▸ **WORK TO COMPLETE**: Below are entries. Copy exactly the lines running from the line that holds "граматичних правил. Це" to the line that holds "її зовнішність чи", with both ends included.

▸ **DATA RECORDS**:
::::

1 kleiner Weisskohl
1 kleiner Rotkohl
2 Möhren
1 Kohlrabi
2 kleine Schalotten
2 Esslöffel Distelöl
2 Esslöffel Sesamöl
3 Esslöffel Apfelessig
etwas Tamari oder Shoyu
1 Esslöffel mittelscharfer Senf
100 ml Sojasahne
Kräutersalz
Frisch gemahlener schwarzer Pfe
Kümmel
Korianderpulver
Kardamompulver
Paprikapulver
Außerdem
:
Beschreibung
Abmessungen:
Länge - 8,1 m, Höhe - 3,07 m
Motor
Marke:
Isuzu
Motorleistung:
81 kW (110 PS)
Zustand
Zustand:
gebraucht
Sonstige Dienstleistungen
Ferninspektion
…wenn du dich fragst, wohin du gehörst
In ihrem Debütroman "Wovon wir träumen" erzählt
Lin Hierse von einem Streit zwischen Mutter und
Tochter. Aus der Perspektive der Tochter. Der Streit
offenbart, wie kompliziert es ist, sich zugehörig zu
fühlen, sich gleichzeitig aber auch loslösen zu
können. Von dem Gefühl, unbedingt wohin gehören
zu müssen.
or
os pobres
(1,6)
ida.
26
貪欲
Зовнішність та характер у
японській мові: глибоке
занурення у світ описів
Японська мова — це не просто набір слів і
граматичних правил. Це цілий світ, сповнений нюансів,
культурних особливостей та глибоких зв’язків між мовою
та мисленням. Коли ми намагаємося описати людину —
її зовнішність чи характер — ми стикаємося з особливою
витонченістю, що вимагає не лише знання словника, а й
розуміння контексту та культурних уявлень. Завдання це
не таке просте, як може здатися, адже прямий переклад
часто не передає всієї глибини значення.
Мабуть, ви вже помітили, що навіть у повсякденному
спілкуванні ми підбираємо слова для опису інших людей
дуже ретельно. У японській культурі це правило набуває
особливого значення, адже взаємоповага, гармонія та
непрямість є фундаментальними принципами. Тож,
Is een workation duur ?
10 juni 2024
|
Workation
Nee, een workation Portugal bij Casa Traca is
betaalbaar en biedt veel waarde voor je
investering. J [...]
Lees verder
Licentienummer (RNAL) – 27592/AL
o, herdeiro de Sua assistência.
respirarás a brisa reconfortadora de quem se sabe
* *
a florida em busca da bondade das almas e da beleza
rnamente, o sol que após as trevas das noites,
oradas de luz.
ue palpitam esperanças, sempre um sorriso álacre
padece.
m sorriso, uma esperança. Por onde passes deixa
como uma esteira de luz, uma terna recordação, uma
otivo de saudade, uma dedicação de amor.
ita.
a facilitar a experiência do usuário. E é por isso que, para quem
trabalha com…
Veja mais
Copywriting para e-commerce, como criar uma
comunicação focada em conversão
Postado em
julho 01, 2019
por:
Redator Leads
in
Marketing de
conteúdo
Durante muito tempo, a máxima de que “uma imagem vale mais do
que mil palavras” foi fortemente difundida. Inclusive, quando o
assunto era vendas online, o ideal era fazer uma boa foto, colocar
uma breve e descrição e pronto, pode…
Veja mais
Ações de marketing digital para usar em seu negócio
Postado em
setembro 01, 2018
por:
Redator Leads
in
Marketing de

::::

▸ **WRITTEN RESPONSE**:
граматичних правил. Це цілий світ, сповнений нюансів,
культурних особливостей та глибоких зв’язків між мовою
та мисленням. Коли ми намагаємося описати людину —
її зовнішність чи характер — ми стикаємося з особливою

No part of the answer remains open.